I'd like to consider adding an important feature to HylaFAX . . . the ability to handle forms & templates. Take, for example, a PO (Purchase Order) system, which routinely overlays simple ASCII (database-generated) on top of a PO form. Or perhaps the PO form is dynamically generated, it depends upon the company how they have done this historically. Another example is trade confirmations from a brokerage, or airline travel reservation confirmations. High-volume, always on the same small subset of templates. Most commercial fax software packages have native support for doing this, just as they have native support for the generation of custom coverpages (it's a very similar problem).
 
In researching how people are doing this now, there appears to be many proprietary solutions, most of which cost a great deal of money, and most of which do not interoperate with one another. These closed, proprietary commercial models are not something we're fond of here of course ;-) Some people use PCL (HP's Printer Control Language) and the very useful feature of this language which allows you to send a form template to a "printer", then a macro which tells the printer to go into overlay mode, and then the ASCII/PCL data to overlay on top of that form. Sadly, it looks like PCL lost the language war with Adobe (PS/PDF) and it's beginning to disappear . . . also there are no open-source PCL interpreters (ghostscript will write it, but will not read it). Other companies are using XML/XSL/XSLT with some success . . . but again their DTDs and the tools which generate their forms are all proprietary.
 
Initially it seemed like Adobe's PDF and their Form Data Format (FDF) might be a good solution, . . . until we realized that only commercial tools (Acrobat full version) can prepare PDF forms, and only commercial tools (like FDFMerge and Acrobat Reader) seem to be able to use FDF data to populate PDFs.
 
We've looked into ReportLab, which is an example of one of the XML-based solutions, and it looks pretty sharp until you realize that the technology to generate the forms is commercial (and expensive).
 
Let's face it . . . it's pretty tough to get a custom coverpage installed and running with HylaFAX presently.

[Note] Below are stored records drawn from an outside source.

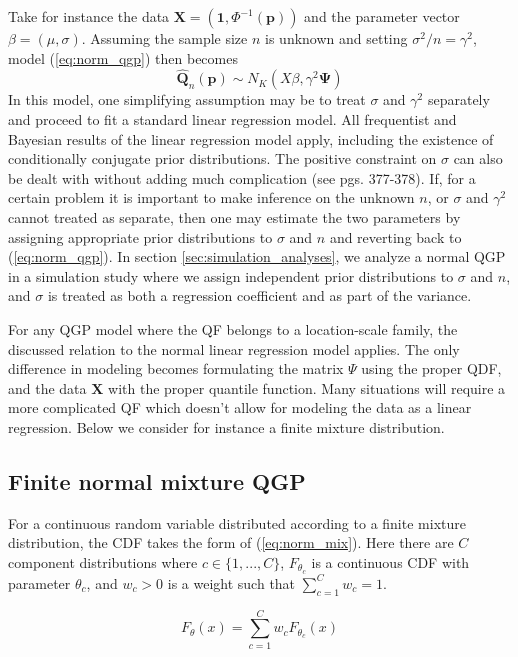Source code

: \documentclass[preprint,12pt,authoryear]{elsarticle}
\newcommand{\1}[1]{\mathds{1}\left[#1\right]}
\begin{document}
Take for instance the data 
$\boldsymbol{X} = \left(\textbf{1}, \Phi^{-1}(\boldsymbol{p})\right)$ and the 
parameter vector $\beta = (\mu, \sigma)$. Assuming the sample size $n$ is 
unknown and setting $\sigma^2/n = \gamma^2$, model (\ref{eq:norm_qgp}) then 
becomes
\[
    \hat{\boldsymbol{Q}}_n(\boldsymbol{p}) \sim N_K\left(X\beta, 
\gamma^2 \boldsymbol{\Psi}\right)
\]
In this model, one simplifying assumption may be to treat $\sigma$ and 
$\gamma^2$ separately and proceed to fit a standard linear regression model. 
All frequentist and Bayesian results of the linear regression model apply, 
including the existence of conditionally conjugate prior distributions. The 
positive constraint on $\sigma$ can also be dealt with without adding much 
complication (see \cite{gelman2013bayesian} pgs. 377-378). 
If, for a certain problem it is important to make inference on the unknown $n$, or $\sigma$ and 
$\gamma^2$ cannot treated as separate, then one may estimate the two parameters 
by assigning appropriate prior distributions to $\sigma$ and $n$ and reverting 
back to (\ref{eq:norm_qgp}). In section \ref{sec:simulation_analyses}, we 
analyze a normal QGP in a simulation study where we assign independent prior 
distributions to $\sigma$ and $n$, and $\sigma$ is treated as both a regression 
coefficient and as part of the variance.



For any QGP model where the QF belongs to a location-scale family, the 
discussed relation to the normal linear regression model applies. The only 
difference in modeling becomes formulating the matrix $\Psi$ using the proper 
QDF, and the data $\boldsymbol{X}$ with the proper quantile function. Many 
situations will require a more complicated QF which doesn't allow for modeling 
the data as a linear regression. Below we consider for instance a finite 
mixture distribution. 

\subsection{Finite normal mixture QGP}

For a continuous random variable distributed according to a finite mixture 
distribution, the CDF takes the form of (\ref{eq:norm_mix}). Here there are $C$ 
component distributions where $c \in \{1, ..., C\}$, $F_{\theta_c}$ is a 
continuous CDF with parameter $\theta_c$, and $w_c > 0$ is a weight such that 
$\sum_{c = 1}^C w_c = 1$. 

\begin{equation}
    \label{eq:norm_mix}
    F_{\theta}(x) = \sum_{c = 1}^C w_c F_{\theta_c}(x)
\end{equation}
\end{document}
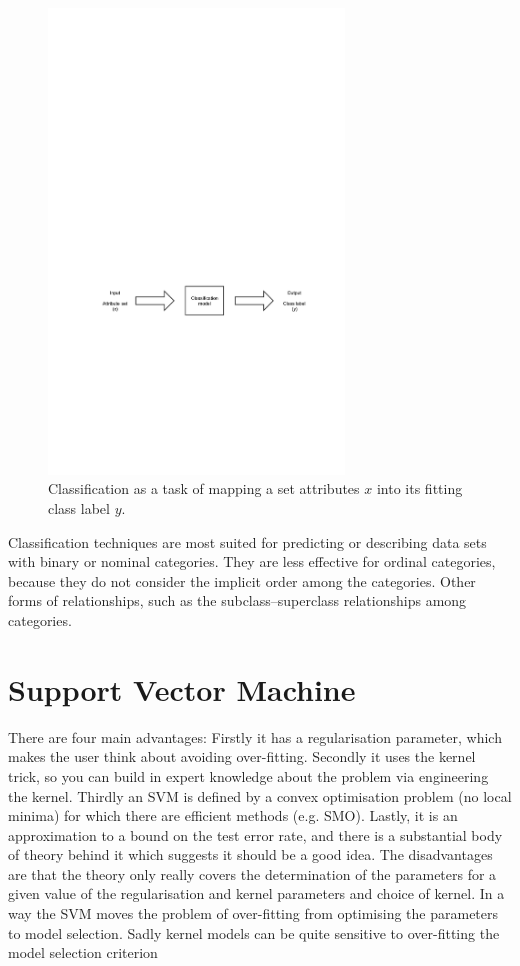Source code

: \begin{figure}[!htp]
  \center
  \includegraphics[width=0.7\textwidth]{figures/classification}
  \caption{Classification as a task of mapping a set attributes $x$ into its fitting class label $y$.}
  \label{fig:classification_task}
\end{figure}

\FloatBarrier

Classification techniques are most suited for predicting or describing data sets with binary or nominal categories. They are less effective for ordinal categories, because they do not consider the implicit order among the categories. Other forms of relationships, such as the subclass–superclass relationships among categories.

\section{Support Vector Machine}

There are four main advantages: Firstly it has a regularisation parameter, which makes the user think about avoiding over-fitting. Secondly it uses the kernel trick, so you can build in expert knowledge about the problem via engineering the kernel. Thirdly an SVM is defined by a convex optimisation problem (no local minima) for which there are efficient methods (e.g. SMO). Lastly, it is an approximation to a bound on the test error rate, and there is a substantial body of theory behind it which suggests it should be a good idea.
The disadvantages are that the theory only really covers the determination of the parameters for a given value of the regularisation and kernel parameters and choice of kernel. In a way the SVM moves the problem of over-fitting from optimising the parameters to model selection. Sadly kernel models can be quite sensitive to over-fitting the model selection criterion \cite{cawley2010over}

The eventual goal would be to replace HylaFAX's current coverpage-generation routines with this form-population technology. Therefore one of the requirements of any solution would be the ability to produce the form/template using some EASY! tool, which SHOULD run on UNIX but MUST run on Windows machines.
 
As far as I can tell there are 2 ways to proceed here:
 
1. leverage current open-source tools to get the job done
2. build this from the ground up, using today's most appropriate technology, and make the standard open, and the tools to use this standard free
 
Although 1. is most likely to lead to a successful result in the short term, I think 2. is really what the industry needs.
 
If you have thoughts as to how we might accomplish either 1. OR! 2., please feel free to share your experience here. How are you doing this presently? How would you have done it if you had the chance? If all of this is already possible with something which does not require a PhD in particle physics to understand, please provide pointers and a summary of your experience with this product, its strength, its limitations etc.
 
Finally, if anyone's interested in working on this project and has relevant experience, please drop me a private email to register your interest. This might well be a sub-project which will eventually be merged into HylaFAX, if successful, and really sounds like a lot ot fun.
 
I look forward to a lively discussion.